Lucian set two fingers on that pulse.
The man froze.
“You forgot,” Lucian murmured, “that patience isn’t forgiveness.”
The air changed for real. Pressure built. Lights flickered—a quick, sharp blink. Somewhere below, metal groaned.
Lucian leaned in, voice almost a touch. “Give me a name.”
The answer spilled out, raw and broken.
Lucian stepped back. The pressure eased. Everyone breathed again.
“Clean it,” he told them. “Quietly.”
He didn’t bother with details. They knew.
As the room cleared, Lucian stayed by the glass, looking out at the city. Below, a siren wailed then faded. Someone, somewhere, was screwing up. Happens every day.
One enforcer hung back. “Sir. There was… something else.”
Lucian didn’t turn.
“Last night,” the guy said, careful, “our watchers caught interference at the docks. No rival crews. Not cops.”
Lucian’s reflection in the glass looked wrong for a second. Too sharp. Too still.
“What kind of interference?”
The enforcer hesitated. “Cameras glitched. Animals freaked out. Some of our guys got sick—nausea, vertigo.”
Lucian shut his eyes. Something along his spine burned, deep and slow, like a warning etched in bone.
“That’s my territory,” he said. “Nothing moves there without my say.”
“Yes, sir.”
Lucian finally turned. His look pinned the man to the door. For a second, something old and dangerous stared out of his eyes—something that remembered fire before it knew skin.
“Double security,” Lucian said. “If it happens again—”
He left the threat hanging.
Didn’t need to spell it out.
The man nodded and left.
Lucian stood alone, the building’s hum settling around him. Under the suit, under every careful breath, something restless moved. Not hunger, not want—recognition.
Whatever brushed his city last night wasn’t human.
Lucian smiled, slow and sharp.
He’d built his world on territory and consequence. The rule was simple: nothing touched what’s his without paying for it.
Out there, the city kept pretending it was safe.
In here, a fallen angel straightened his cuffs and got ready to remind it otherwise.
And somewhere, hidden and waiting, a thread pulled tighter—quiet, patient, ready to snap.
Lucian stayed by the window long after everyone else had gone, watching traffic snake its way through the night. Headlights traced slow, bright veins over rain-soaked streets, turning the city into a blur of reflections—familiar shapes twisted just enough to lie to you.
Then came the sound.
A click—sharp, clean, not loud, not careless. Deliberate.
Lucian’s head twitched, barely.
Across the street, tucked between a boarded-up bookstore and a sputtering streetlamp, someone stood in the rain. Hood pulled up, camera raised. She didn’t bother to hide. She didn’t flinch or fumble. It was like she owned the city and was framing it for proof.
Suddenly, the old ache in his spine flared to life.
Not pain—recognition.
The lights above him flickered. Just once. The glass vibrated beneath his hand.
She lowered her camera. For a brief second, Lucian met her eyes—distance, rain, glass, even time itself couldn’t get in the way.
That’s when he felt it. The curse inside him woke up, cranky and sharp, furious at being disturbed after so many years asleep.

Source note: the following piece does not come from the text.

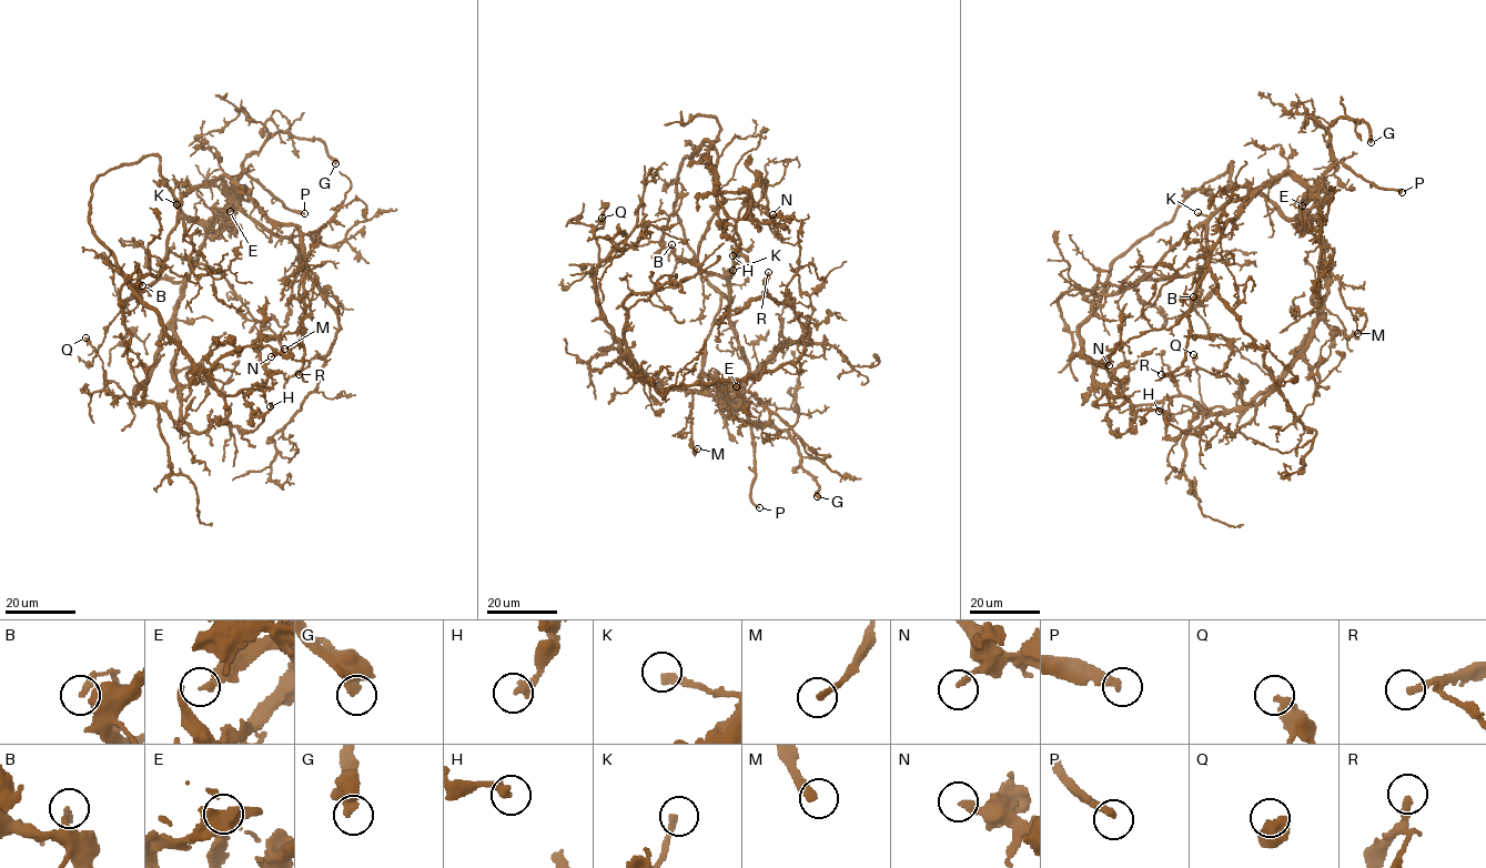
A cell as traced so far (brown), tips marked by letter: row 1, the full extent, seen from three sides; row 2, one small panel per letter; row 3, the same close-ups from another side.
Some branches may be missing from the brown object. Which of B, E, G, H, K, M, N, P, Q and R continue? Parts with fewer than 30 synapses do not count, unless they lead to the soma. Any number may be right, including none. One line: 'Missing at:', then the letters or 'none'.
Missing at: K, P, R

She didn’t bolt. Didn’t bow her head. Didn’t even look scared.
She just fiddled with her lens, then took another shot.
The camera’s shutter fell like a promise.

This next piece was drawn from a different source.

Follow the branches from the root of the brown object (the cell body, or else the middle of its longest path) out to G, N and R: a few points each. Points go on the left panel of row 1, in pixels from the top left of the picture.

Deep inside, under his ribs, Lucian felt something ancient coil tighter, whispering a truth he hadn’t heard in centuries:
She sees you.
The streetlight blinked out.
When it came back, she was gone.
Lucian Vale smiled, but it wasn’t a happy smile. Not this time.
It was hunger. It was warning. And it was the cold certainty that whoever—or whatever—had just walked into his world wasn’t a mistake. And she’d leave her mark, one way or another.